Start of Record list
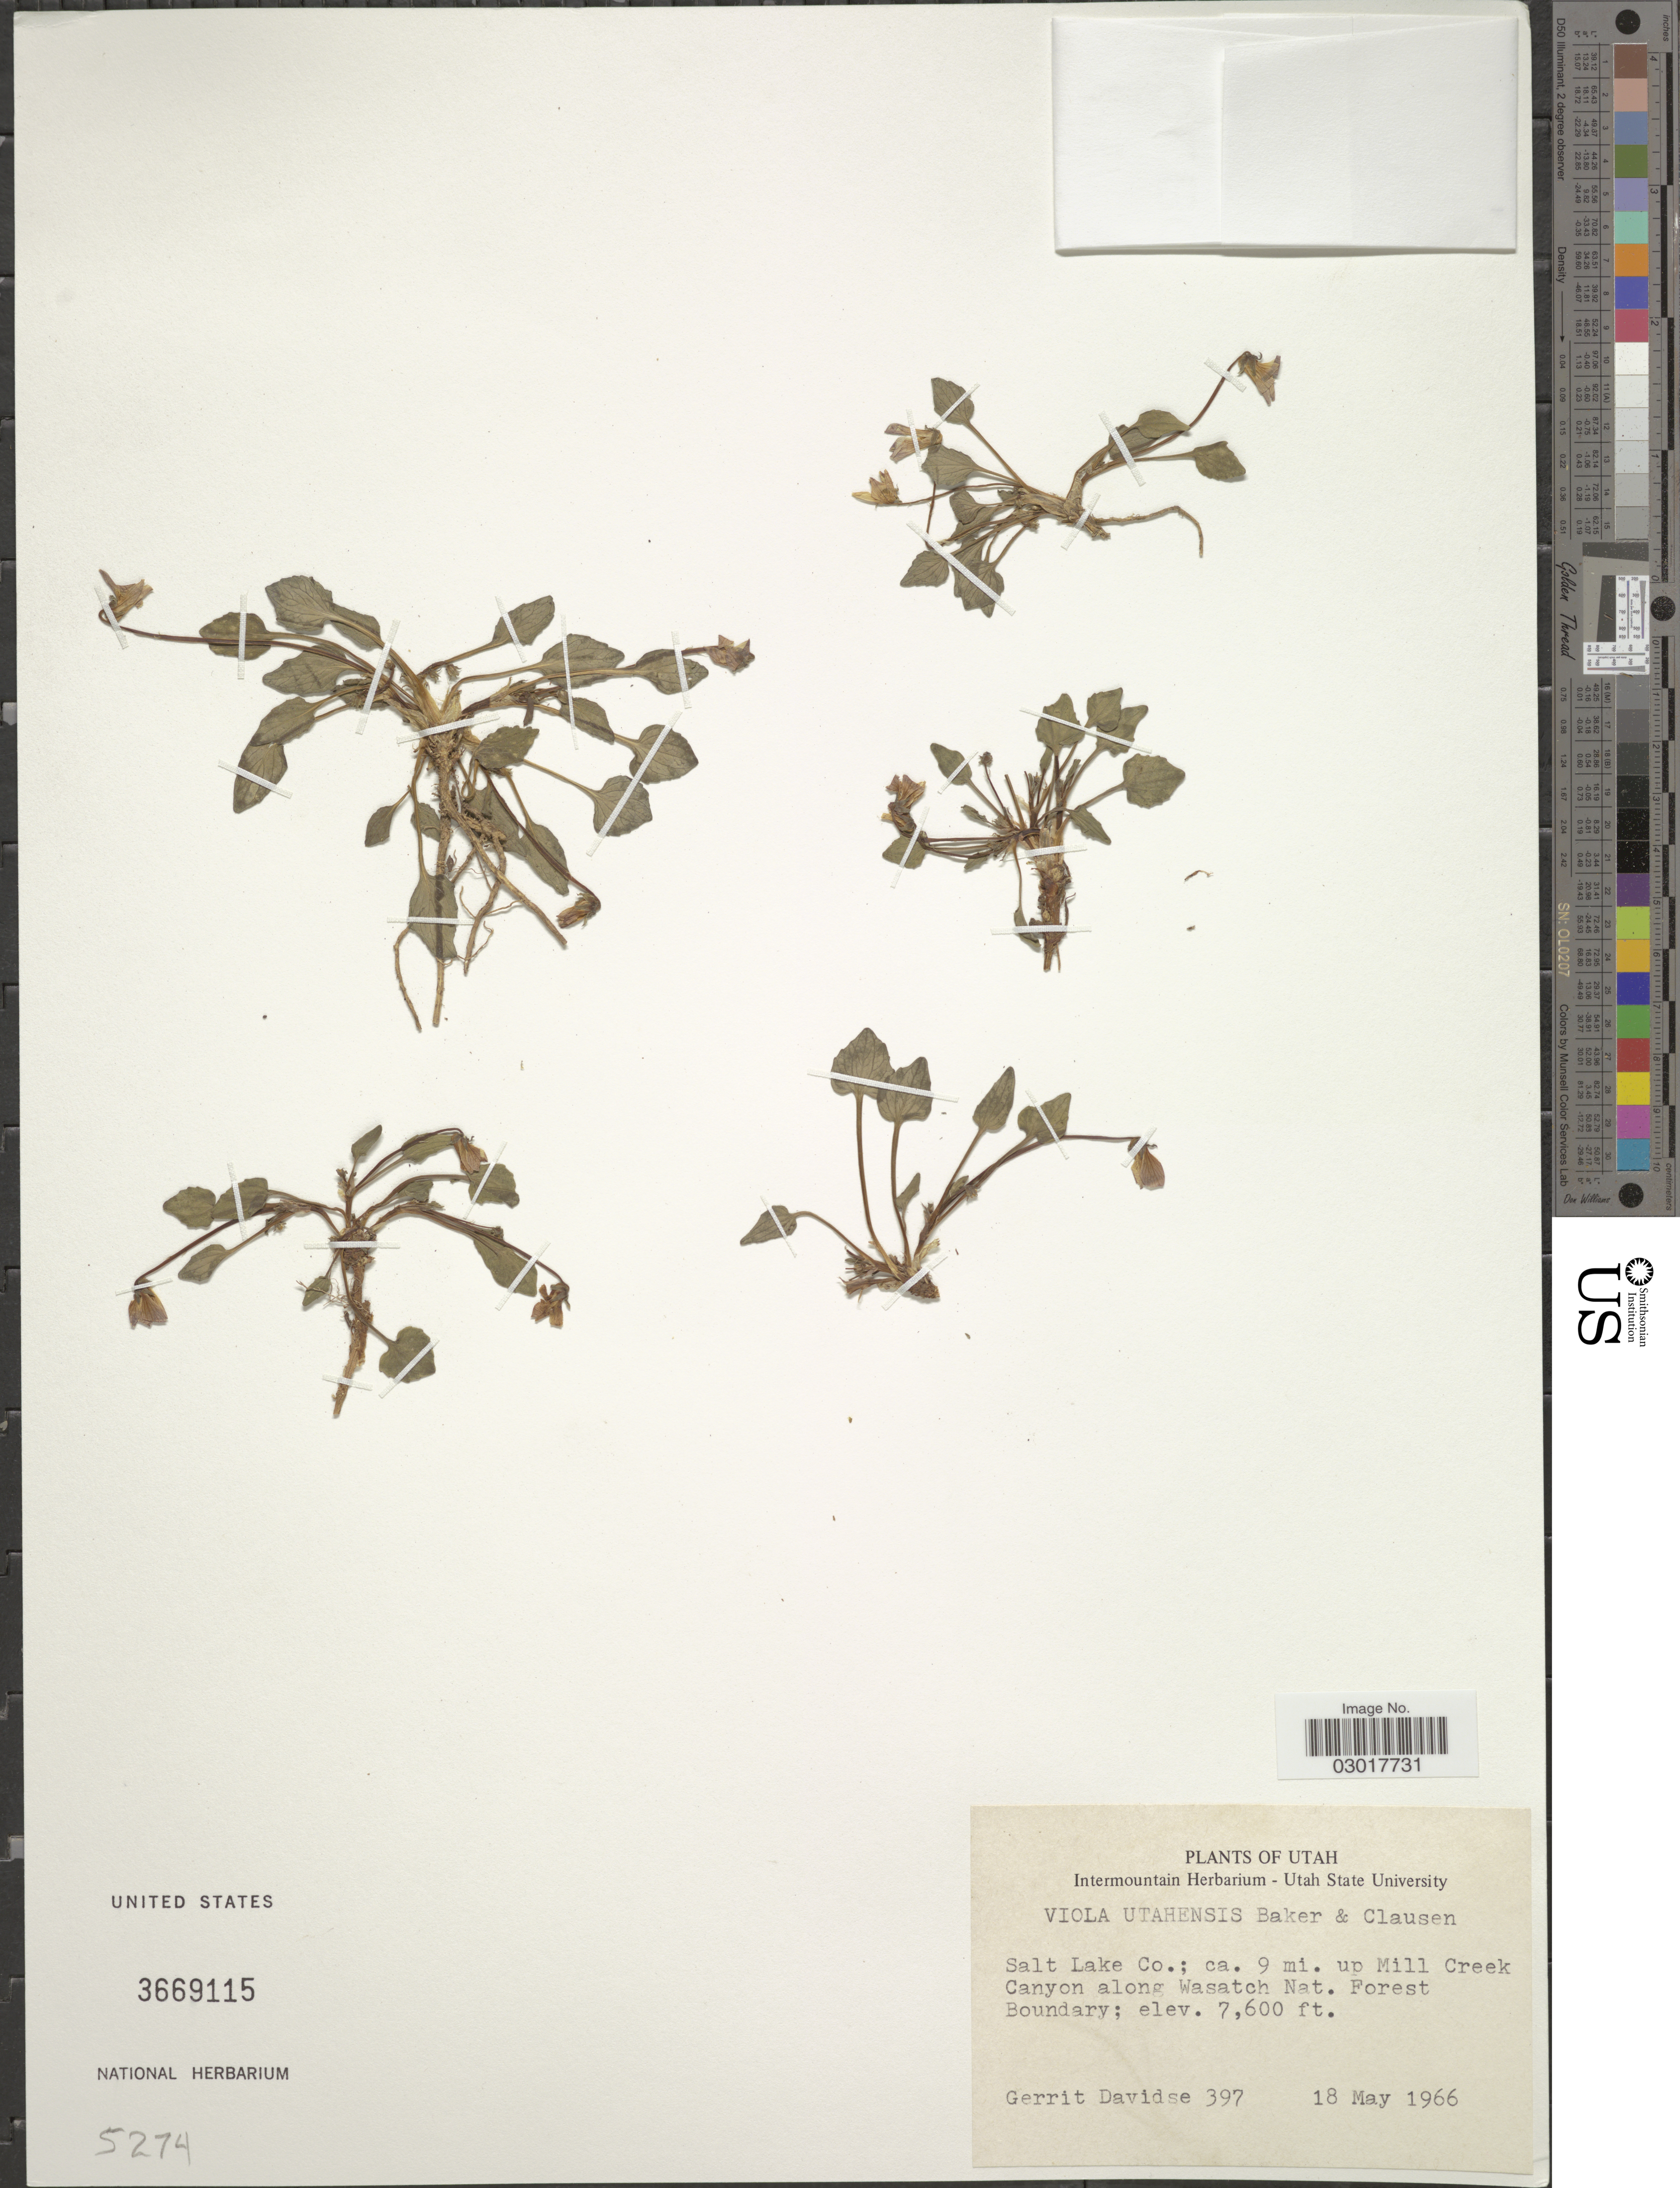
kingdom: Plantae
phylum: Tracheophyta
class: Magnoliopsida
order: Malpighiales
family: Violaceae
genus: Viola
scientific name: Viola utahensis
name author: M.S. Baker & J.C. Clausen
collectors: G. Davidse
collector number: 397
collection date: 1966-05-18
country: United States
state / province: Utah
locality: Salt Lake Co.; ca. 9 mi. up Mill Creek Canyon along Wasatch Nat. Forest Boundary.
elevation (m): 2316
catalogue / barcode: US 3669115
End of Record list
▸ Stated exercise: Copy every line of the data above word for word, leaving out the picture.

▸ Finished answer:
kingdom: Plantae
phylum: Tracheophyta
class: Magnoliopsida
order: Malpighiales
family: Violaceae
genus: Viola
scientific name: Viola utahensis
name author: M.S. Baker & J.C. Clausen
collectors: G. Davidse
collector number: 397
collection date: 1966-05-18
country: United States
state / province: Utah
locality: Salt Lake Co.; ca. 9 mi. up Mill Creek Canyon along Wasatch Nat. Forest Boundary.
elevation (m): 2316
catalogue / barcode: US 3669115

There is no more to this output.